= Peter L. Hagelstein =

American academic

Peter L. Hagelstein is an associate professor of electrical engineering at the Massachusetts Institute of Technology (MIT), affiliated with the Research Laboratory of Electronics (RLE).

Hagelstein received a B.S. and M.S. in 1976 and Ph.D. in electrical engineering in 1981, from MIT.

Hagelstein began his career at the Lawrence Livermore National Laboratory, working on high-energy laser and plasma physics from 1981 to 1985. While working in the Lawrence Livermore National Laboratory, he pioneered the work that later produced the first X-ray laser, which would later become important for the US Strategic Defense Initiative, popularly referred to as the "Star Wars" program. His work on X-ray lasers was honored with the Ernest Orlando Lawrence Award in 1984. Following this time, he took up an academic appointment at MIT in 1986.

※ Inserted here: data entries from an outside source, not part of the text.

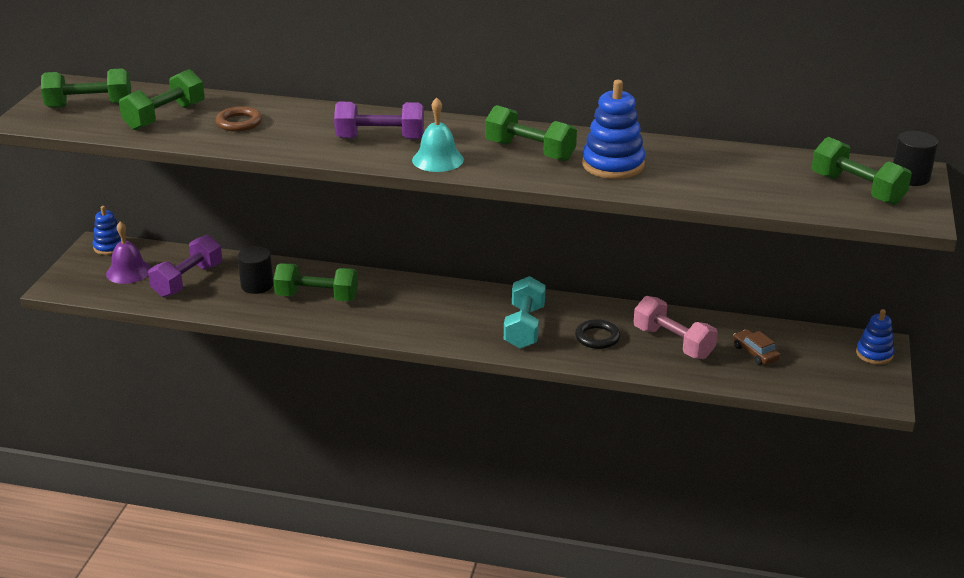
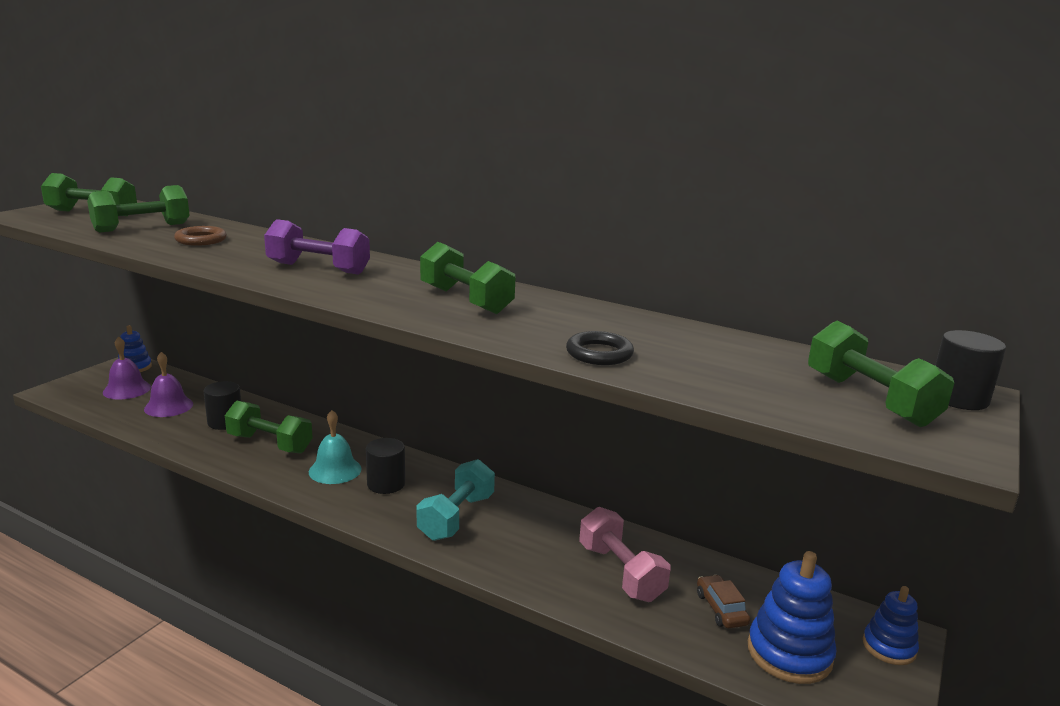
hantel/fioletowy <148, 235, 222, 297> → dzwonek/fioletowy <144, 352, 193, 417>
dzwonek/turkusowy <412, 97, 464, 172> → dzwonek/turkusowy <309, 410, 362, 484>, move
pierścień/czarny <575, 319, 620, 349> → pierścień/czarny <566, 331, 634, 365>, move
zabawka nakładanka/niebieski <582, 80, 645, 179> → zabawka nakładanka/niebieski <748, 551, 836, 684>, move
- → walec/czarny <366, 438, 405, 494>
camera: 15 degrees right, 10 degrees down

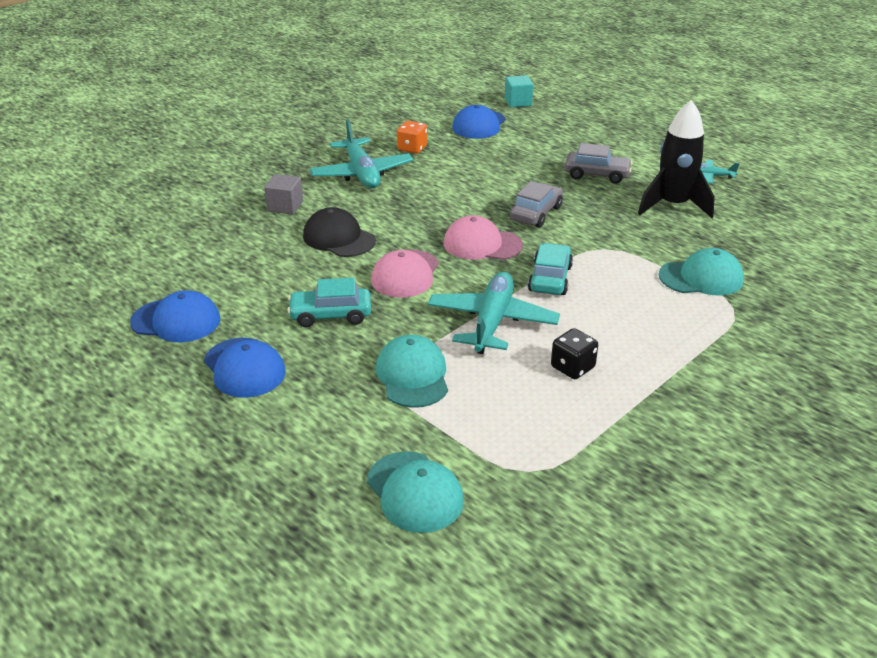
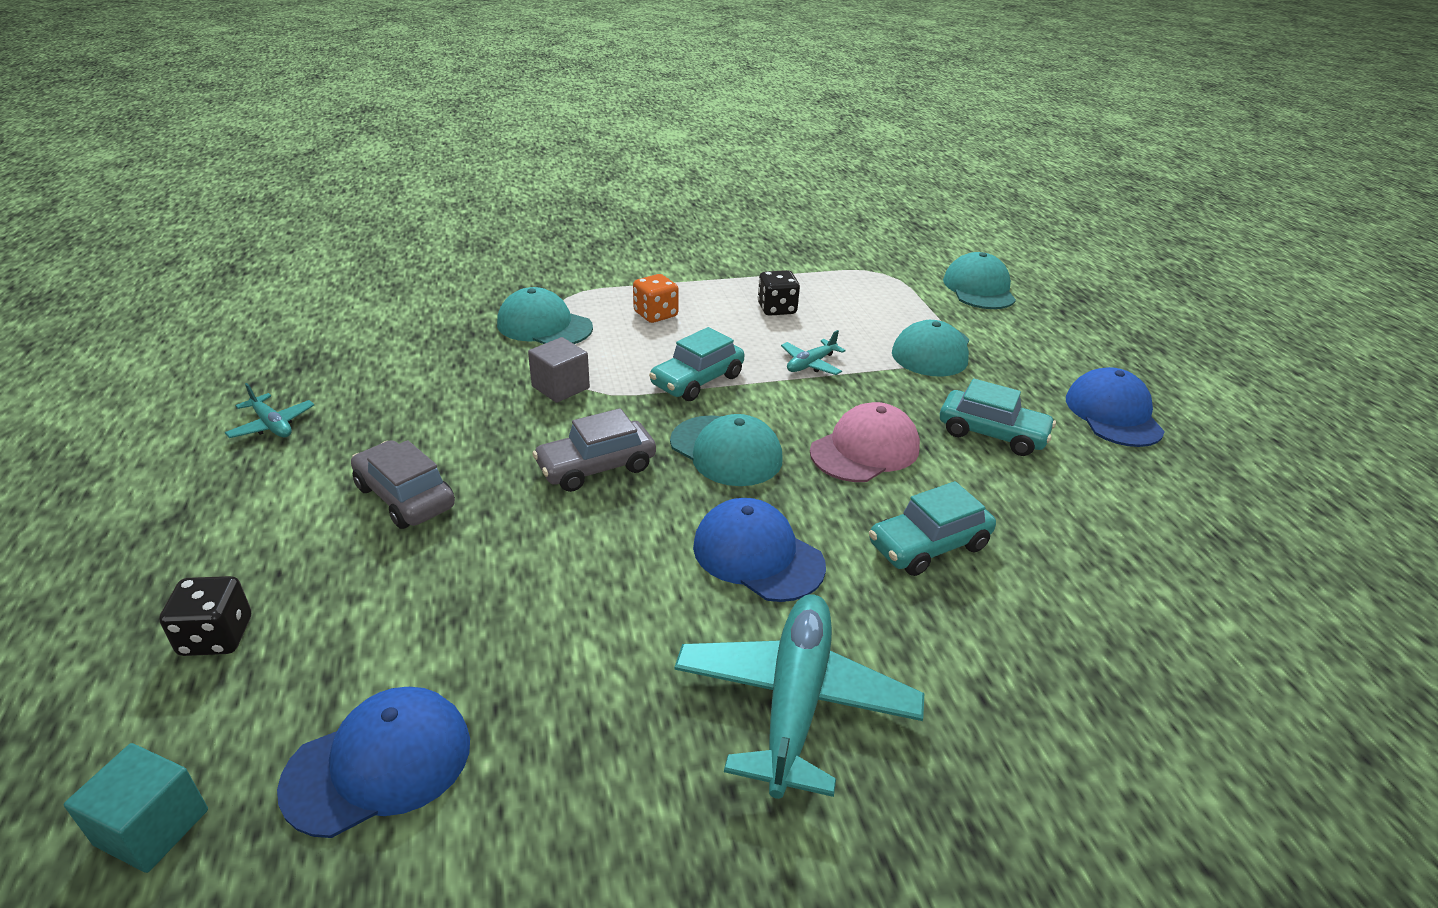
czapka/niebieski <130, 290, 220, 342> → czapka/niebieski <693, 498, 826, 602>, move
sześcian/szary <264, 174, 303, 215> → sześcian/szary <528, 337, 590, 403>, move
czapka/czarny <303, 207, 376, 257> → samochód/turkusowy <869, 481, 996, 576>
kostka do gry/pomarańczowy <397, 121, 427, 154> → kostka do gry/pomarańczowy <633, 274, 679, 323>, move
samolot/turkusowy <428, 272, 560, 354> → samolot/turkusowy <781, 330, 846, 375>, x0.48
czapka/różowy <444, 215, 523, 260> → czapka/turkusowy <670, 414, 783, 486>
rakieta/czarny <638, 100, 715, 218> → -
- → kostka do gry/czarny <159, 576, 251, 656>
camera: 150 degrees left, 0 degrees up

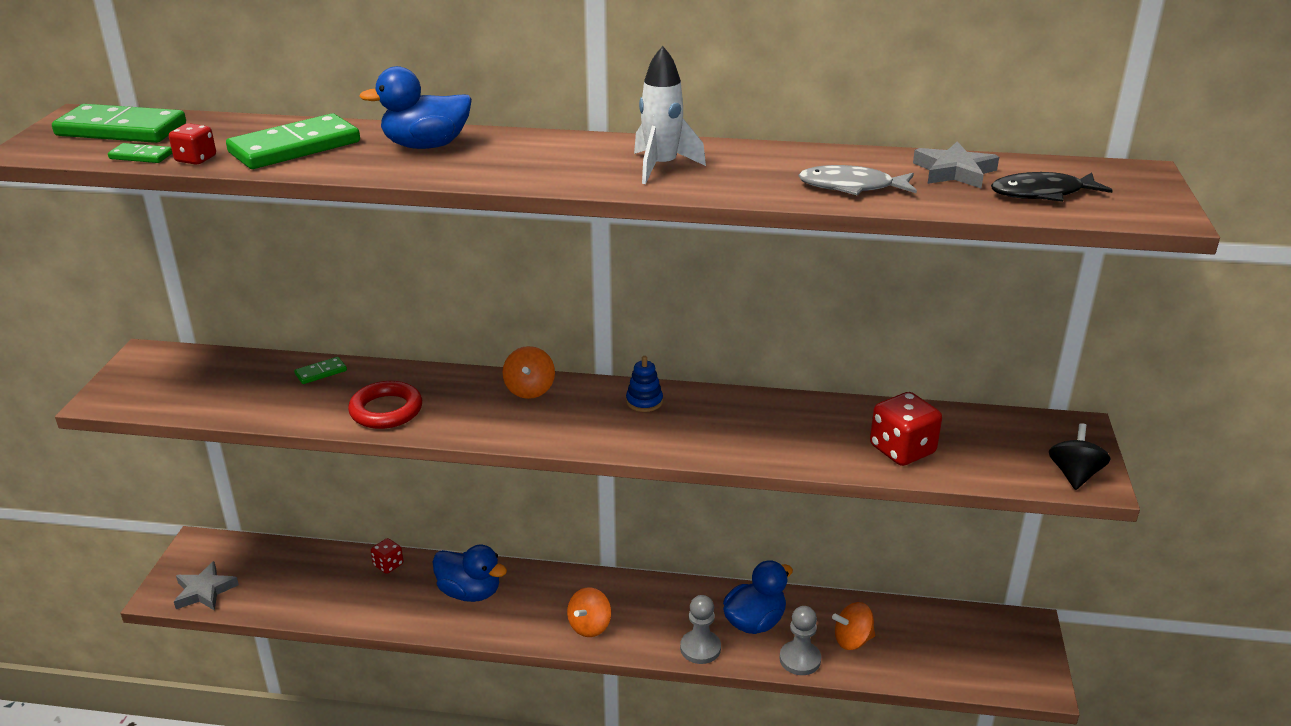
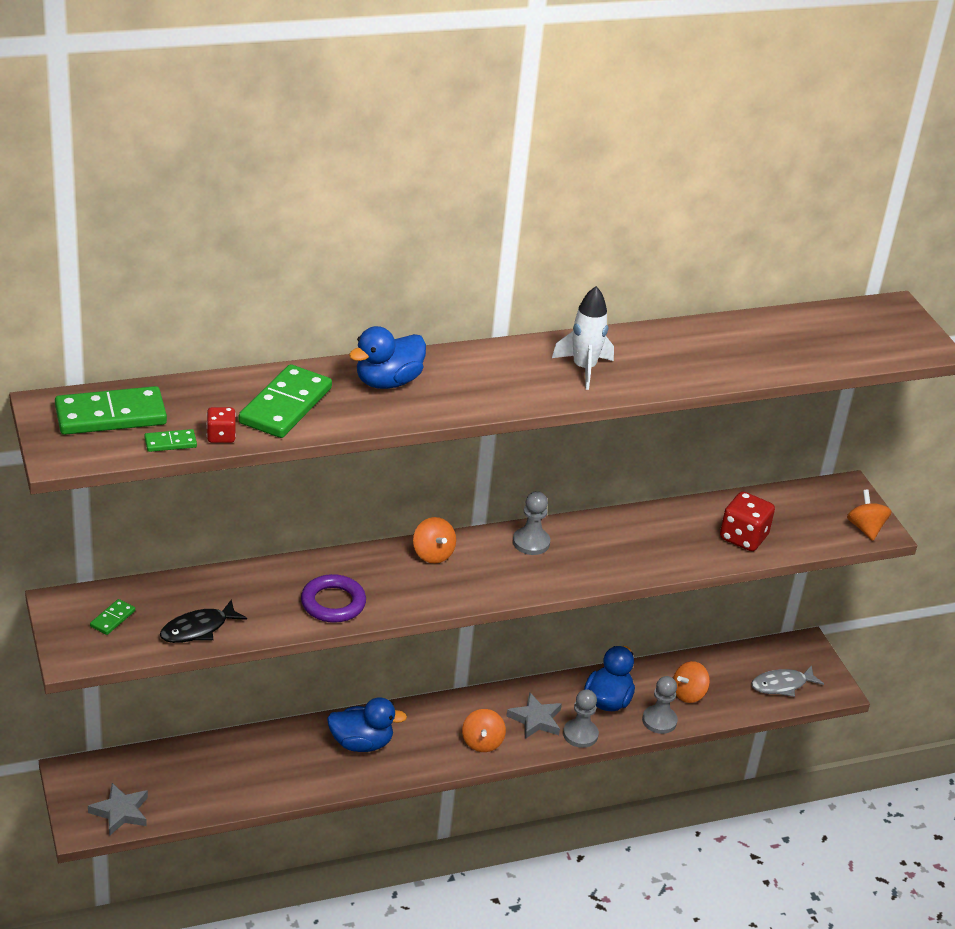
kostka domina/zielony <294, 357, 347, 384> → kostka domina/zielony <90, 599, 135, 635>, move
pierścień/czerwony <348, 381, 422, 429> → pierścień/fioletowy <301, 574, 366, 623>
kostka do gry/czerwony <371, 538, 403, 574> → -
zabawka nakładanka/niebieski <626, 356, 663, 412> → pionek/szary <513, 491, 550, 555>
ryba/szary <798, 165, 917, 195> → ryba/szary <751, 665, 824, 697>, move
gwiazda/szary <913, 141, 999, 188> → gwiazda/szary <507, 692, 562, 739>, move
ryba/czarny <991, 172, 1113, 202> → ryba/czarny <160, 599, 247, 643>, move
bączek/czarny <1049, 423, 1111, 490> → bączek/pomarańczowy <847, 490, 892, 541>
camera: 30 degrees left, 5 degrees up

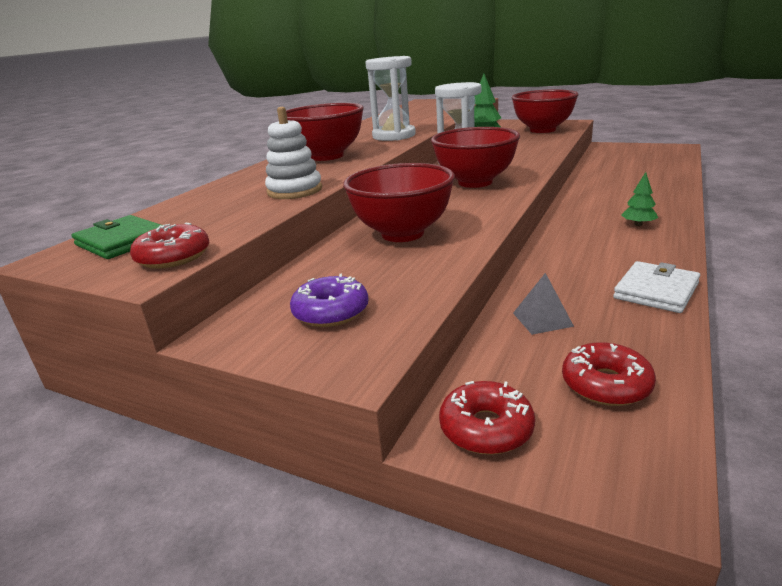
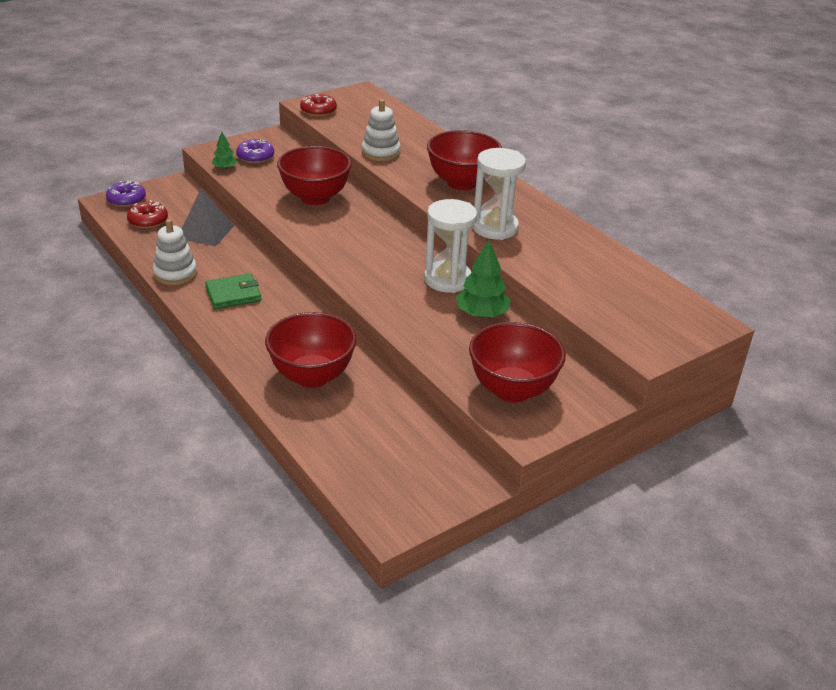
portfel/zielony <72, 215, 163, 259> → portfel/zielony <205, 273, 261, 309>, move
miska/czerwony <431, 127, 520, 188> → miska/czerwony <265, 312, 357, 388>, move
donut/czerwony <439, 381, 535, 455> → -
piramida/szary <513, 273, 574, 335> → piramida/szary <182, 188, 234, 246>, x1.67
portfel/biały <613, 261, 700, 313> → zabawka nakładanka/biały <153, 219, 197, 285>
drzewko/zielony <621, 172, 658, 226> → drzewko/zielony <212, 132, 238, 169>, move
- → donut/fioletowy <106, 181, 146, 207>
camera: 115 degrees right, 10 degrees up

In 1989, he started investigating cold fusion (also called low-energy nuclear reactions) with the hope of making a breakthrough similar to the X-ray laser. In the period between 1989 and 2004, the field became discredited in the eyes of many scientists. Hagelstein continued his research activity in the field, chairing the Tenth International Conference on Cold Fusion in 2003. On November 14, 2017, he gave a 90-minute presentation reviewing relevant experiments and describing possible mechanisms.

Following the cold fusion episode, his primary research has shifted to solid-state physics, including the development of new thermoelectric materials. In addition, he is active in education, writing a textbook on quantum and statistical mechanics.